Arabic Speech Recognition System in Noisy Environments
Keywords:
Feature extraction, likelihood evaluation, speech recognition, Hidden Markov Model, word error rateAbstract
Speech recognition can be considered as one of the promising techniques. The world's technology behemoths put voice-enabled devices at the heart of their strategy, and as a result, speech recognition has become one of the most active areas of research. Although feature extraction and likelihood evaluation techniques have been developed and improved over the last decade, they still lack innovation. In this research paper, Multivariate Hidden Markov Model (HMM) investigates the performance of conventional features of perceptual linear production (PLP) and RASTA-PLP to design a robust and reliable Arabic speech recognition system (ASR).
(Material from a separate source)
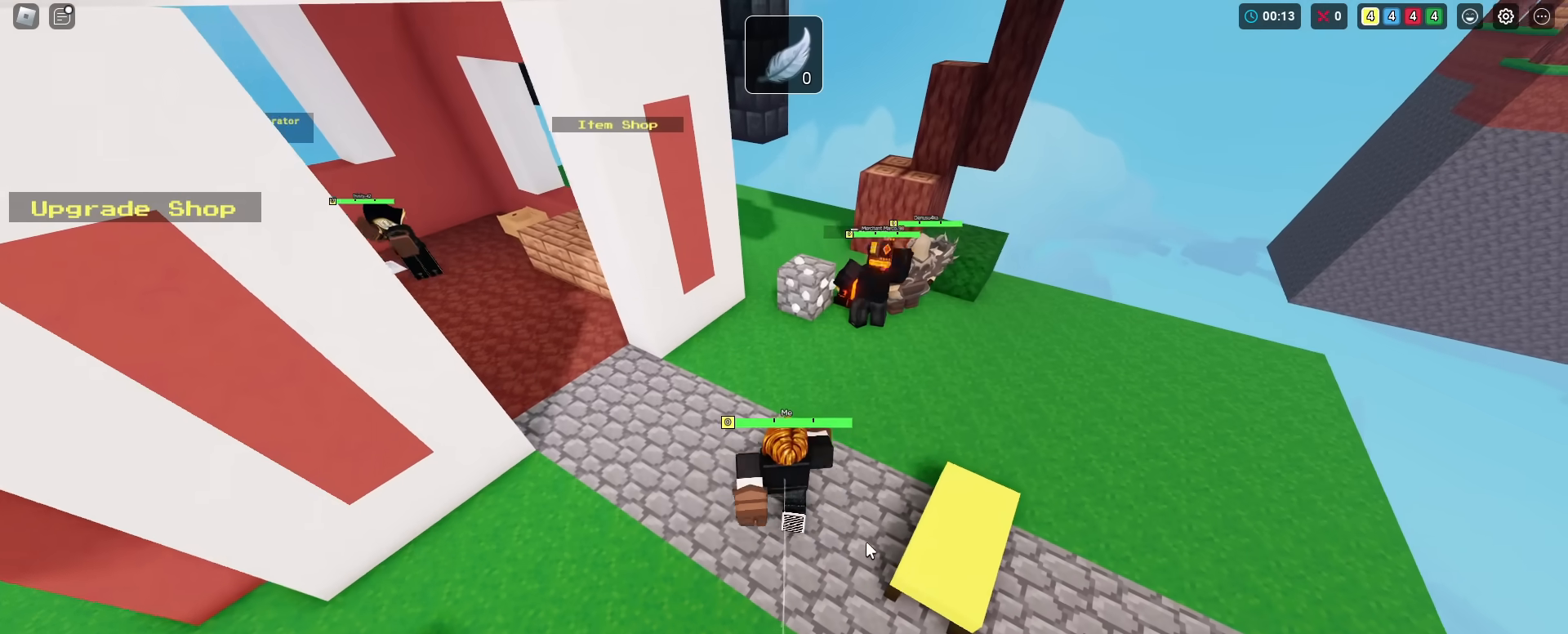
{"keys": ["2", "shift", "w"], "mouse_move": "up", "events": [[434, "2", "down"]]}
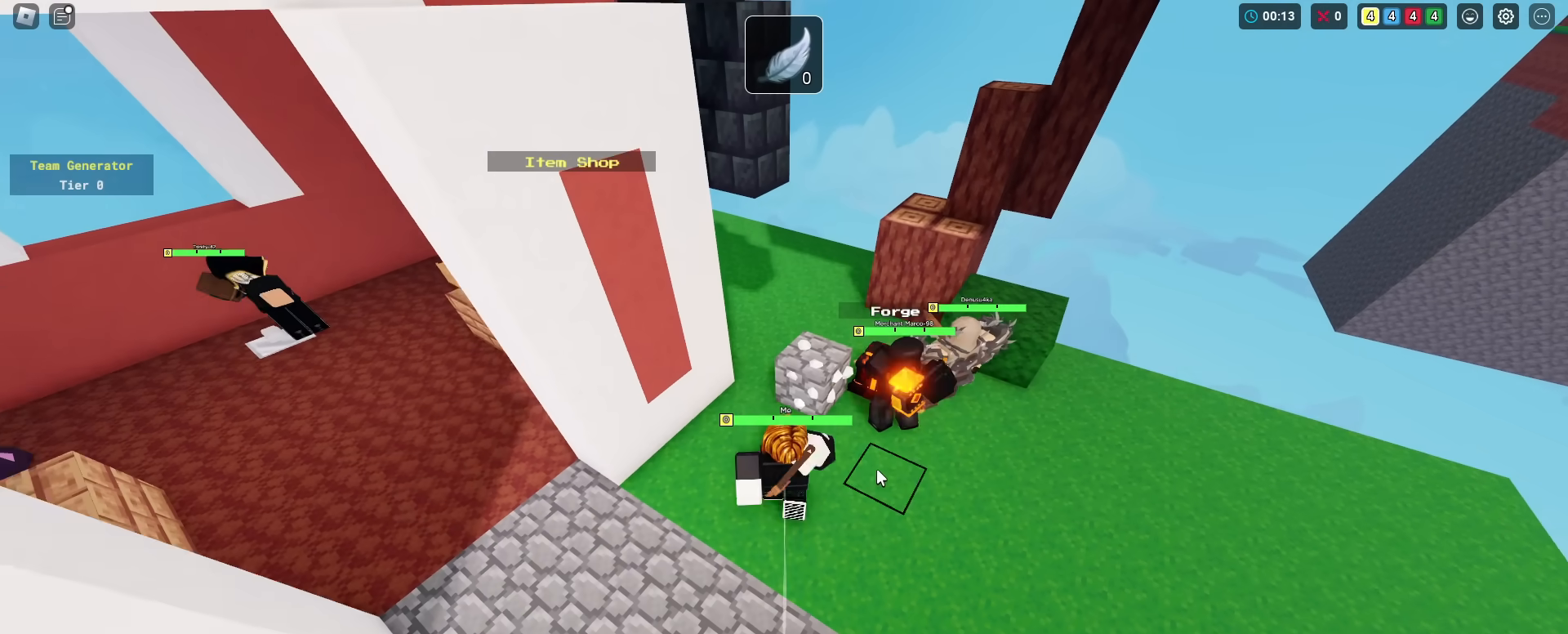
{"keys": [], "mouse_move": "still", "events": [[17, "2", "up"], [67, "w", "up"], [200, "shift", "up"]]}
For training and testing purposes, the proposed system was evaluated using different noisy data sets of human voice. These small vocabulary isolated speech data set contains the pronunciations of 24 Arabic words. Consonant-Vowel Consonant-Vowel Consonant-Vowel (CVCVCV) structure was recorded from 19 Arabic native speakers, with each speaker saying the same word three times (1368 words). Data is saved separately in a wave file format sampled with 48k sampling rate and 32 bits depth. The system was trained in phonetically rich and balanced Arabic speech words list, 10 speakers * 24 words * 3 times, 720 words total and tested with 9 speakers * 24 words* 3 times *, 648 words total). Using test data word vocabulary, the system obtained a very good word recognition accuracy result of 93.82% using PLP and 95.06% using RASTA-PLP.